State v. Stanback

19 N.C. App. 375 | N.C. Ct. App. | 1973

HEDRICK, Judge.

Defendant assigns as error the denial of his motions for judgment as of nonsuit. The evidence when considered in the light most favorable to the State tends to show the following:

On the night of 7 December 1972, Jerome White, an undercover agent of the Greensboro Police Department, went to the apartment of defendant seeking to purchase some marijuana which the defendant had promised.to sell to Officer White the previous day. Defendant stated that he did not have “anything on him there at the house, but he do know where he could get some.” Defendant then asked White how much he wanted and when White stated “one ounce,” the defendant informed him that this would cost twenty dollars. After his brief conversation, White gave defendant the twenty dollars. Defendant and White went together in defendant’s car to an apartment in another part of the City. While White waited in the automobile, Stanback went into an apartment and returned in about five minutes. White testified, “When he got back to the car, he handed me a plastic bag containing green vegetable material. I did not have a conversation with him at that time. * * * There were contents in the bag. It was a green vegetable-like material, seemed to be ground in a course type form.”

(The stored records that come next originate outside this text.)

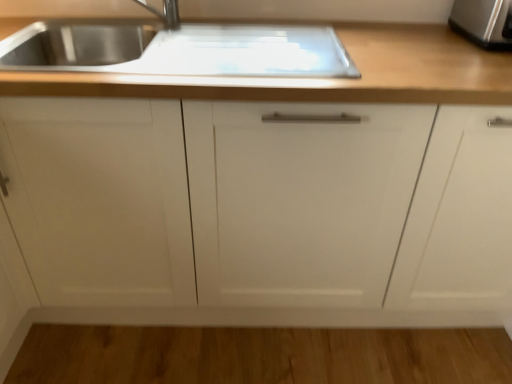
Where is `white matte cabinet at center`? This screenshot has width=512, height=384. white matte cabinet at center is located at coordinates (262, 207).

Identify the location of white matte cabinet at center. The image size is (512, 384). (262, 207).

Is white matte cabinet at center turned away from stainless steel toaster at upper right?

No, stainless steel toaster at upper right is not at the back of white matte cabinet at center.

Which is correct: white matte cabinet at center is inside stainless steel toaster at upper right, or outside of it?

The correct answer is: outside.

Based on the photo, from a real-world perspective, does white matte cabinet at center stand above stainless steel toaster at upper right?

Incorrect, from a real-world perspective, white matte cabinet at center is lower than stainless steel toaster at upper right.

Which is behind, wooden countertop at upper center or white matte cabinet at center?

Positioned behind is wooden countertop at upper center.

Is white matte cabinet at center located within wooden countertop at upper center?

No.

Is wooden countertop at upper center wider or thinner than white matte cabinet at center?

Considering their sizes, wooden countertop at upper center looks slimmer than white matte cabinet at center.

Which object is more forward, stainless steel toaster at upper right or white matte cabinet at center?

white matte cabinet at center.

Which is nearer, (496, 16) or (254, 151)?

The point (254, 151) is closer to the camera.

How much distance is there between stainless steel toaster at upper right and white matte cabinet at center?

stainless steel toaster at upper right is 33.10 inches from white matte cabinet at center.

Is white matte cabinet at center at the back of stainless steel toaster at upper right?

No, stainless steel toaster at upper right's orientation is not away from white matte cabinet at center.

In terms of size, does white matte cabinet at center appear bigger or smaller than wooden countertop at upper center?

Considering their sizes, white matte cabinet at center takes up more space than wooden countertop at upper center.

Between white matte cabinet at center and wooden countertop at upper center, which one appears on the right side from the viewer's perspective?

Positioned to the right is white matte cabinet at center.

Is white matte cabinet at center oriented towards wooden countertop at upper center?

No, white matte cabinet at center is not aimed at wooden countertop at upper center.

Who is more distant, white matte cabinet at center or wooden countertop at upper center?

wooden countertop at upper center is further away from the camera.

How different are the orientations of stainless steel toaster at upper right and wooden countertop at upper center in degrees?

2.01 degrees.

Based on the photo, considering the relative sizes of stainless steel toaster at upper right and wooden countertop at upper center in the image provided, is stainless steel toaster at upper right wider than wooden countertop at upper center?

No, stainless steel toaster at upper right is not wider than wooden countertop at upper center.

Is stainless steel toaster at upper right not within wooden countertop at upper center?

Absolutely, stainless steel toaster at upper right is external to wooden countertop at upper center.

Considering the sizes of objects stainless steel toaster at upper right and wooden countertop at upper center in the image provided, who is bigger, stainless steel toaster at upper right or wooden countertop at upper center?

wooden countertop at upper center.

From a real-world perspective, is wooden countertop at upper center physically above stainless steel toaster at upper right?

No.

Is wooden countertop at upper center located outside stainless steel toaster at upper right?

Yes, wooden countertop at upper center is not within stainless steel toaster at upper right.

Can you tell me how much wooden countertop at upper center and stainless steel toaster at upper right differ in facing direction?

2.01 degrees.

Measure the distance between wooden countertop at upper center and stainless steel toaster at upper right.

wooden countertop at upper center is 35.46 centimeters away from stainless steel toaster at upper right.

At what (x,y) coordinates should I click in order to perform the action: click on stainless steel behind the white matte cabinet at center. Please return your answer as a coordinate pair (x, y). Looking at the image, I should click on (483, 22).

Where is `cabinetry below the wooden countertop at upper center (from the image's perspective)`? Image resolution: width=512 pixels, height=384 pixels. cabinetry below the wooden countertop at upper center (from the image's perspective) is located at coordinates (262, 207).

Based on their spatial positions, is stainless steel toaster at upper right or white matte cabinet at center further from wooden countertop at upper center?

Based on the image, stainless steel toaster at upper right appears to be further to wooden countertop at upper center.

Estimate the real-world distances between objects in this image. Which object is further from white matte cabinet at center, wooden countertop at upper center or stainless steel toaster at upper right?

stainless steel toaster at upper right is further to white matte cabinet at center.

From the image, which object appears to be nearer to white matte cabinet at center, stainless steel toaster at upper right or wooden countertop at upper center?

wooden countertop at upper center is positioned closer to the anchor white matte cabinet at center.

Estimate the real-world distances between objects in this image. Which object is closer to stainless steel toaster at upper right, wooden countertop at upper center or white matte cabinet at center?

wooden countertop at upper center.

When comparing their distances from wooden countertop at upper center, does white matte cabinet at center or stainless steel toaster at upper right seem further?

stainless steel toaster at upper right.

Based on their spatial positions, is white matte cabinet at center or wooden countertop at upper center closer to stainless steel toaster at upper right?

wooden countertop at upper center is positioned closer to the anchor stainless steel toaster at upper right.

Identify the location of cabinetry situated between wooden countertop at upper center and stainless steel toaster at upper right from left to right. This screenshot has width=512, height=384. (262, 207).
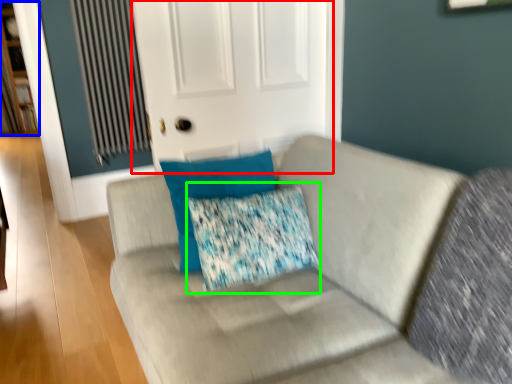
Question: Which object is positioned farthest from screen door (highlighted by a red box)? Select from bookshelf (highlighted by a blue box) and throw pillow (highlighted by a green box).

Choices:
 (A) bookshelf
 (B) throw pillow

Answer: (A)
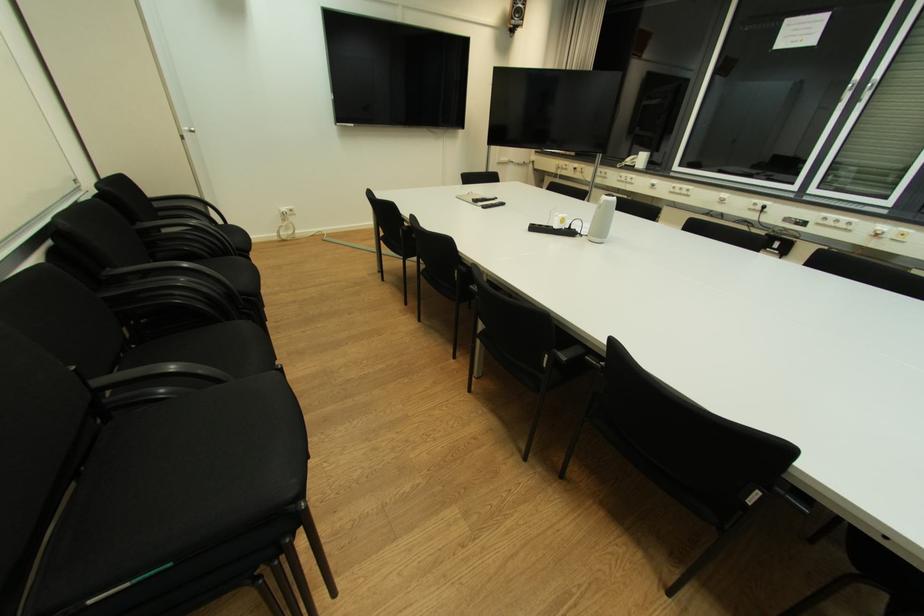
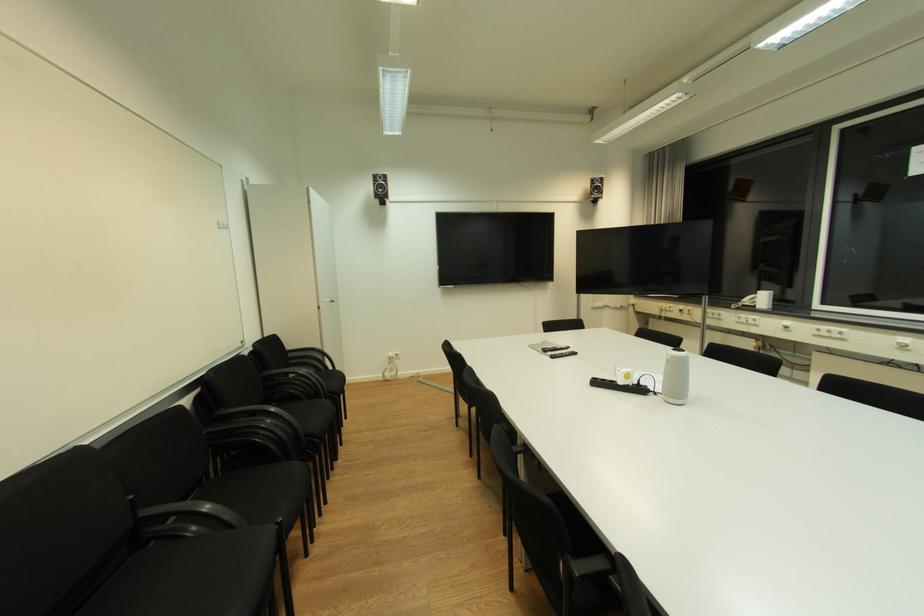
In the second image, find the point that corresponds to pixel 576 225 in the first image.

(645, 381)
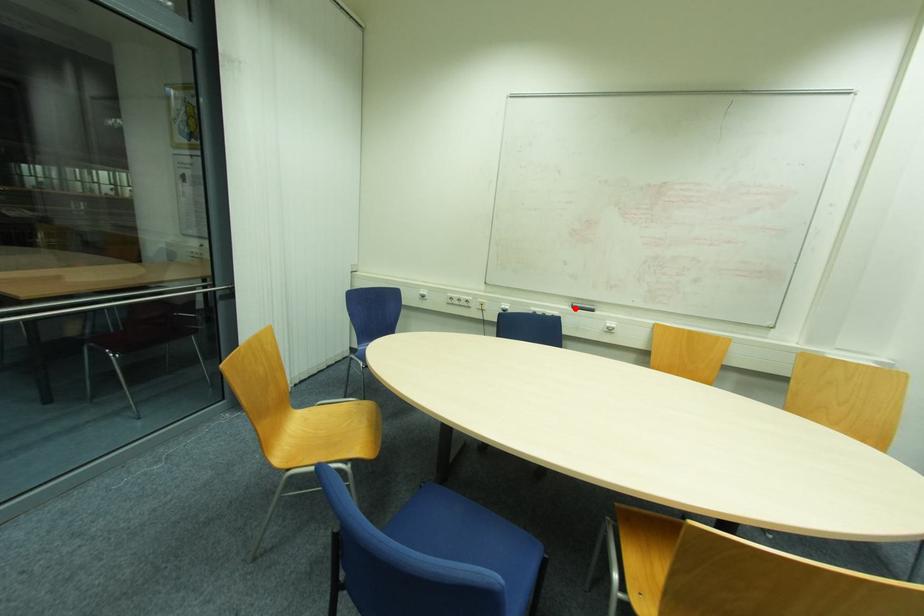
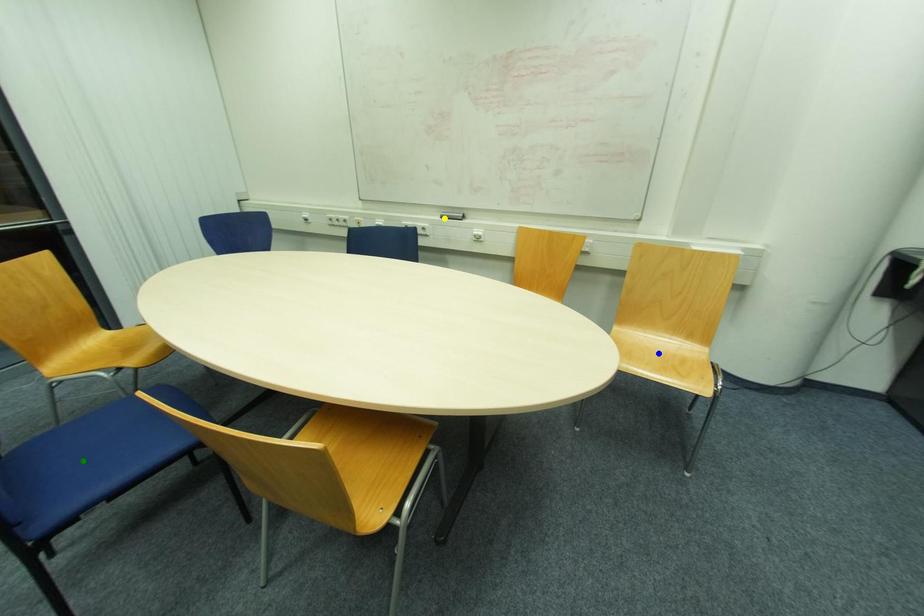
Question: I am providing you with two images of the same scene from different viewpoints. A red point is marked on the first image. You are given multiple points on the second image. In image 2, which mark is for the same physical point as the one in image 1?

Choices:
 (A) blue point
 (B) yellow point
 (C) green point

Answer: (B)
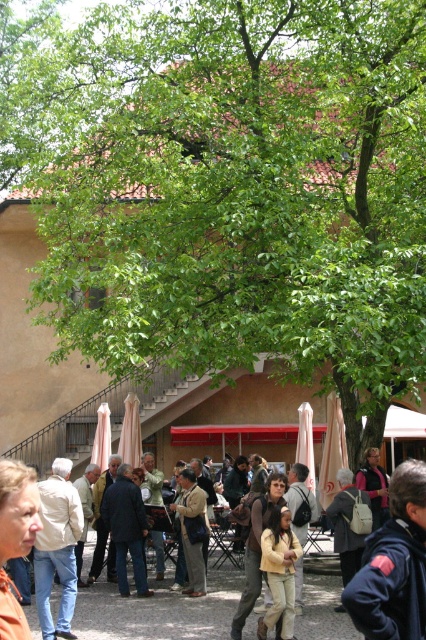
Consider the image. Can you confirm if beige fabric backpack at center is smaller than pink fabric bag at center?

Incorrect, beige fabric backpack at center is not smaller in size than pink fabric bag at center.

Who is positioned more to the left, beige fabric backpack at center or pink fabric bag at center?

beige fabric backpack at center

What are the coordinates of `beige fabric backpack at center` in the screenshot? It's located at (301, 500).

Is brown leather jacket at lower left shorter than light yellow fabric jacket at center?

Indeed, brown leather jacket at lower left has a lesser height compared to light yellow fabric jacket at center.

Find the location of a particular element. brown leather jacket at lower left is located at coordinates (16, 538).

Is dark gray jacket at center below beige fabric backpack at center?

Yes, dark gray jacket at center is below beige fabric backpack at center.

The image size is (426, 640). What are the coordinates of `dark gray jacket at center` in the screenshot? It's located at (126, 529).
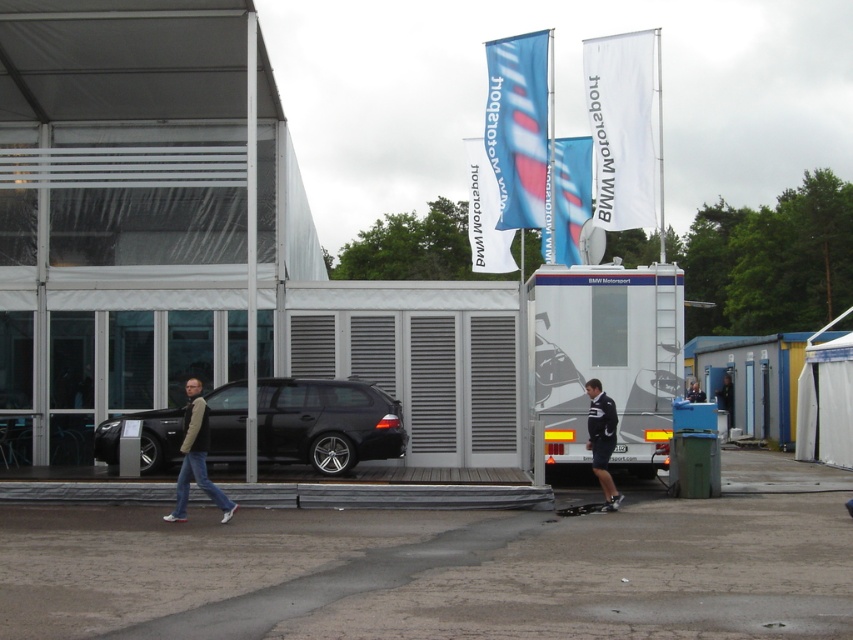
Question: Among these objects, which one is farthest from the camera?

Choices:
 (A) black rubber skateboard at lower center
 (B) shiny black car at center

Answer: (B)

Question: Which point is farther to the camera?

Choices:
 (A) black rubber skateboard at lower center
 (B) dark gray jeans at lower left
 (C) shiny black car at center

Answer: (C)

Question: Does dark gray jeans at lower left appear on the left side of black rubber skateboard at lower center?

Choices:
 (A) yes
 (B) no

Answer: (A)

Question: Can you confirm if dark blue uniform at center is positioned below black rubber skateboard at lower center?

Choices:
 (A) no
 (B) yes

Answer: (A)

Question: Considering the real-world distances, which object is closest to the dark gray jeans at lower left?

Choices:
 (A) black rubber skateboard at lower center
 (B) shiny black car at center
 (C) dark blue uniform at center

Answer: (B)

Question: Does dark gray jeans at lower left appear on the right side of dark blue uniform at center?

Choices:
 (A) yes
 (B) no

Answer: (B)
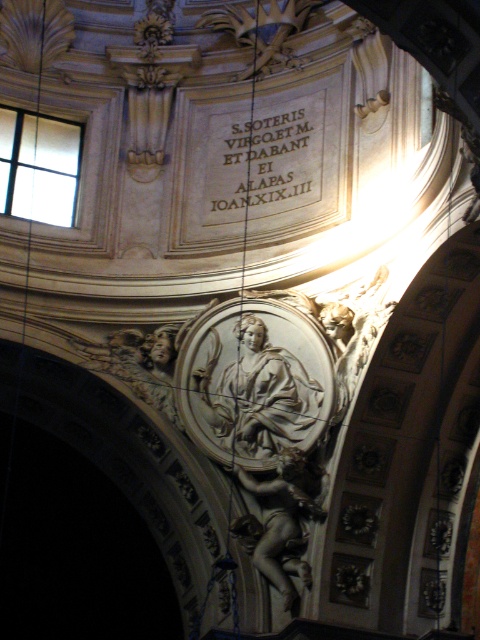
In the scene shown: You are an architect analyzing the symmetry of the ceiling. The silver metallic statue at center is represented by point (256, 394). Is this point the exact center of the ceiling?

The silver metallic statue at center is represented by point (256, 394). Therefore, this point is the exact center of the ceiling.

From the picture: You are an architect examining the ornate ceiling. You notice two points marked on the design blueprint. The first point is at coordinates point (251, 161), and the second is at point (274, 486). From your vantage point below, which point appears closer to you?

Point (274, 486) appears closer because it is in front of point (251, 161) according to the description.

After the purchase of the marijuana, defendant and White returned to defendant’s apartment where, according to Officer White, defendant made the following statement: “Anytime you need anything, an ounce or a lid or a pound, I can get it for you.” White gave the defendant five dollars more as a “tip.” The contents of the bag delivered to White by the defendant were subsequently analyzed and identified as marijuana.

In our opinion the evidence offered by the State was sufficient to require the submission of the case to the jury and to support the verdict. This assignment of error is overruled.

Next, the appellant asserts the court committed prejudicial error in failing to charge the jury on the law of entrapment. In order for the defense of entrapment to be available to defendant there must be an intent to commit a crime and such intent must originate from the inducements of a law officer or his agent and not in the mind of the defendant. State v. Burnette, 242 N.C. 164, 87 S.E. 2d 191; State v. Yost, 9 N.C. App. 671, 177 S.E. 2d 320. In the instant case the evidence demonstrates the fact that the police of Greensboro did noth*377ing more than afford defendant an opportunity to voluntarily commit a crime which defendant conceived in his own mind. Such police action did not involve persuasion, fraud, or trickery but rather merely provided defendant with an exposure to temptation and thus there was no prejudicial error in the failure of the trial judge to instruct on the defense of entrapment.

No error.

Chief Judge Brock and Judge Baley concur.